Na frente da casa de Fernanda, mora o pontual e correto professor Clarimundo: um homem metódico e inteligente, que vive sozinho no seu apartamento. Muito dedicado ao estudo da ciência, Clarimundo é fiel seguidor de Albert Einstein, e também defende com paixão a gramática, o estudo das línguas e a matemática. Vive a organizar com grande método os seus horários e suas aulas e, nas horas vagas, fica a observar distraidamente o cotidiano da vizinhança. Dessas horas de observação e meditação lhe floresceu uma brilhante ideia: escrever um livro, O observador de Sírio, em que ele há de narrar, com uma mistura de ciência e fantasia, como um ser de outra dimensão observa a monotonia da vida na Terra. Imagina que esse livro há de ser revolucionário e abalar toda a sociedade.

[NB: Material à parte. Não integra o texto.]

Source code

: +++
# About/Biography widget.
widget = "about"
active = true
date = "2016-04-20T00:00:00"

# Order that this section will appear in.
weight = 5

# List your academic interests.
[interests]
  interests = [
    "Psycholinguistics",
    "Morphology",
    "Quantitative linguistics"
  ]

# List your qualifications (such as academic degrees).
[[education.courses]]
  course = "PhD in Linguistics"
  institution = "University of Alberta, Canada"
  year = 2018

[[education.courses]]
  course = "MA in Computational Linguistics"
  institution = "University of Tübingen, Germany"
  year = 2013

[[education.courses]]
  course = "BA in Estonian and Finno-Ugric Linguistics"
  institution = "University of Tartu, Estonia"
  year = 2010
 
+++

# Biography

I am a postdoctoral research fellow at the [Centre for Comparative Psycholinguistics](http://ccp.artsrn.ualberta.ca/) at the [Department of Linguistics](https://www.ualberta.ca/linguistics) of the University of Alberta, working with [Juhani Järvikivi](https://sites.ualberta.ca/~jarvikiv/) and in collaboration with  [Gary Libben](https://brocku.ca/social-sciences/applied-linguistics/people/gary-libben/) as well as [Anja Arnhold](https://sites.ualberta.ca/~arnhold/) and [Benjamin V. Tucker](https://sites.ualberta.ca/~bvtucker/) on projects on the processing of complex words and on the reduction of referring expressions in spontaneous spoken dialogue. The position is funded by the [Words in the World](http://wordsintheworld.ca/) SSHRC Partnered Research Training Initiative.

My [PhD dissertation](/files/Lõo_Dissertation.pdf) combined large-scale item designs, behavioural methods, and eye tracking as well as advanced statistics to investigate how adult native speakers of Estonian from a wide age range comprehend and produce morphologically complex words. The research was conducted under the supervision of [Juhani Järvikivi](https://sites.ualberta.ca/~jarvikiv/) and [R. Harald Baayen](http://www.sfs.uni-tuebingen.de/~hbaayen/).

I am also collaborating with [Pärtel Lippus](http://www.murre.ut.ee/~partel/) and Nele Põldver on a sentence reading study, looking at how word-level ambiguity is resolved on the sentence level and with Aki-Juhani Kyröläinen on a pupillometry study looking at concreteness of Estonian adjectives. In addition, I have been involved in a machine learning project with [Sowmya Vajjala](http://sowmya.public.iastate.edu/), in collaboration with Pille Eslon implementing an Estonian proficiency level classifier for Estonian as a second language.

No meio de toda essa trama que destaca as diferenças de personalidade e os contrastes da vida urbana, pode-se perceber um grande aspecto em comum em todas as personagens: a busca pela felicidade. Seja através dos livros, ou do dinheiro, ou da religiosidade, ou do amor; ou até mesmo na ânsia desesperada de reviver a juventude, como a mãe de Noel. Seja como for, todas as pessoas vivem irremediavelmente buscando a sua própria felicidade. Alguns são mais egoístas, alguns pensam na felicidade dos outros também, mas há sempre esse secreto sentimento a mover todas as pessoas que, de alguma forma, se interessam pela vida.
Com as personagens de Caminhos Cruzados, pude entender melhor como funciona a vida em sociedade, pude compreender claramente a riqueza e a miséria, e enxergar, com os olhos da alma bem abertos, as alegrias e as tristezas que acompanham a humanidade.